La Cámara de Diputados aprobó una reforma. Busca endurecer las reglas para bancos y comercios en el manejo de tarjetas de crédito y débito. El objetivo es frenar cobros no autorizados y reforzar la transparencia. Las áreas de quejas recurrentes eran las comisiones ocultas y los servicios añadidos sin permiso. También estaban los contratos poco claros y las cancelaciones complicadas. El dictamen avalado en San Lázaro fue enviado al Senado de la República para su revisión.
Claves de los cambios más relevantes
La reforma se enfoca en tres frentes. Busca eliminar cargos no solicitados. Además, obliga a una mayor claridad en costos y asegura la simplicidad en el proceso de cancelación.

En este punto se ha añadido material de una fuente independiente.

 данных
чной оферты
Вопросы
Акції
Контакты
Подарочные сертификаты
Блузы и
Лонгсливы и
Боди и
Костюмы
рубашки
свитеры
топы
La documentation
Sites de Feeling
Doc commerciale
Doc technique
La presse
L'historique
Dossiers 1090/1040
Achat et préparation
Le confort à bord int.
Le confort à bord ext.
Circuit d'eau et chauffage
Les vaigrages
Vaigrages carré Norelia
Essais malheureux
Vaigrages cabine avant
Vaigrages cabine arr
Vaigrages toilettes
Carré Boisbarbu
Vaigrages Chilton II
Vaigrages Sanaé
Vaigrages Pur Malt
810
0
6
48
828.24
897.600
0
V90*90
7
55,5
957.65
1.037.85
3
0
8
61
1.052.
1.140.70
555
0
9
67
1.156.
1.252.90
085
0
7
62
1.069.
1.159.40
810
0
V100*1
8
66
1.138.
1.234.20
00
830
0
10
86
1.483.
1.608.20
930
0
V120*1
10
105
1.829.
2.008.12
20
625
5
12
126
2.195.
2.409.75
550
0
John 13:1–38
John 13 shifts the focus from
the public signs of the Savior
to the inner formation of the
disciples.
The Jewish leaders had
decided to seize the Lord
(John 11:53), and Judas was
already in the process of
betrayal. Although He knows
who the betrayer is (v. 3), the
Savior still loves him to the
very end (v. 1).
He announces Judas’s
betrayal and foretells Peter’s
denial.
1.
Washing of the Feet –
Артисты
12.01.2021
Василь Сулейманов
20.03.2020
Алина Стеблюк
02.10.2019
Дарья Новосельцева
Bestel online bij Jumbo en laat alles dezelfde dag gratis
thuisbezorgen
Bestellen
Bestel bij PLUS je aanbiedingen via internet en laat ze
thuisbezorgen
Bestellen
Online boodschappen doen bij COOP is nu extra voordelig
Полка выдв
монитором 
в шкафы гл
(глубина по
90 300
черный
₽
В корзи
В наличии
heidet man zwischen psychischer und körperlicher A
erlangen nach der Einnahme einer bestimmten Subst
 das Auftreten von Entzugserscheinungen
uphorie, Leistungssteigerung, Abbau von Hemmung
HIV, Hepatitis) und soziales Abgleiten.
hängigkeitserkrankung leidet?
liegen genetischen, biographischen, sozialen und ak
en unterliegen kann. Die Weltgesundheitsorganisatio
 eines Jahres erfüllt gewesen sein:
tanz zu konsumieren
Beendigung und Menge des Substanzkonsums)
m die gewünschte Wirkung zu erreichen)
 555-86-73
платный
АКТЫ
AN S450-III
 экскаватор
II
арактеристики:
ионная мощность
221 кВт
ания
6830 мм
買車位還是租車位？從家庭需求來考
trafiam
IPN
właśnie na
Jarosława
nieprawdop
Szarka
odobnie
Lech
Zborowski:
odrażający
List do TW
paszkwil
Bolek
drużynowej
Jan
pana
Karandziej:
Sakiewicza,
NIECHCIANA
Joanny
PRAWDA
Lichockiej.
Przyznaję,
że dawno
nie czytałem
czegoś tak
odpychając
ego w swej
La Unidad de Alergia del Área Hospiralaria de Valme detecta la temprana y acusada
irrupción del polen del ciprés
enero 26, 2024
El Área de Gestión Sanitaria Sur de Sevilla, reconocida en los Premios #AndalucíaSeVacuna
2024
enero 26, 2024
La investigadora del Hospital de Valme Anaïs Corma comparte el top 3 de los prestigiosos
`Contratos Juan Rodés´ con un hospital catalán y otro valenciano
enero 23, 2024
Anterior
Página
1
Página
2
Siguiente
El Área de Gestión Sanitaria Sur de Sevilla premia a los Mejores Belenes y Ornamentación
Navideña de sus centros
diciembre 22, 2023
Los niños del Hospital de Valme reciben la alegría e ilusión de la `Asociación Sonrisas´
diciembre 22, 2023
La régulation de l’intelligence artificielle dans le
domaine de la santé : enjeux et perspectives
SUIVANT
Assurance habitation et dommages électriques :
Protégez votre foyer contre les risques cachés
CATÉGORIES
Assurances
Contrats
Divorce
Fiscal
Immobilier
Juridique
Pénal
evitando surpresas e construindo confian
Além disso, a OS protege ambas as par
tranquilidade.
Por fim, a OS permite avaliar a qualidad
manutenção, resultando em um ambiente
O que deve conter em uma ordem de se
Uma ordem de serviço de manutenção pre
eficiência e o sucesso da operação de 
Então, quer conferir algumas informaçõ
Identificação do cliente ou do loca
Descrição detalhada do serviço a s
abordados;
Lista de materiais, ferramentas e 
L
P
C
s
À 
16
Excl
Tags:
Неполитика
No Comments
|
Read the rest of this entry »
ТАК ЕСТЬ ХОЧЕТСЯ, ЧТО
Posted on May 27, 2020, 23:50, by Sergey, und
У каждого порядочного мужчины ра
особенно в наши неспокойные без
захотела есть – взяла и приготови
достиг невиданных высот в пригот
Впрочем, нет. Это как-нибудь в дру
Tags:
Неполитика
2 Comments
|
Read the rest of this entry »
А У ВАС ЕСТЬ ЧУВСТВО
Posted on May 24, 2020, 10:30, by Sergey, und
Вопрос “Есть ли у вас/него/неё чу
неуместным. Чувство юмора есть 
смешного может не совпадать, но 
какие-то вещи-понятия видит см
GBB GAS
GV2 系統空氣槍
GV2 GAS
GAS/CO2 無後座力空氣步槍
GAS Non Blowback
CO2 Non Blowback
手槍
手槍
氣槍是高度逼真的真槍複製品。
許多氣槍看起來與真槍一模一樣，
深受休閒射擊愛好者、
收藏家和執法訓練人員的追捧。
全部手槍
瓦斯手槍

- Prohibición de cobros no autorizados. Las entidades no podrán cobrar comisiones, seguros, membresías o beneficios adicionales. Estos deben estar autorizados previamente en el contrato o por el consentimiento expreso del usuario.
- Cargos nulos sin consentimiento expreso. Si el banco no puede acreditar de forma clara que el usuario aceptó un servicio, no podrá generar ningún tipo de cargo o comisión.
- Mayor transparencia en costos. Los emisores de tarjetas deben dar información clara, veraz y suficiente sobre todos los costos y cargos asociados.
- Cancelación rápida, sencilla y sin costo. La cancelación deberá realizarse por canales presenciales, telefónicos y digitales. Debe haber un botón visible en aplicaciones y banca en línea disponible 24/7. El proceso debe completarse en un plazo máximo de cinco días a partir de la solicitud, sin penalizaciones.
- Tarjetas no solicitadas son nulas. Cualquier tarjeta emitida sin consentimiento expreso se considera nula de pleno derecho. Las entidades deben abstenerse de emitir medios de disposición sin autorización del usuario.
La reforma establece un marco más estricto. Fija obligaciones claras para las instituciones financieras y comerciales. El fin es evitar prácticas que afecten a los usuarios.
La información y los datos provienen de EL ECONOMISTA, basados en el dictamen aprobado por la Cámara de Diputados sobre la Ley para la Transparencia y Ordenamiento de los Servicios Financieros.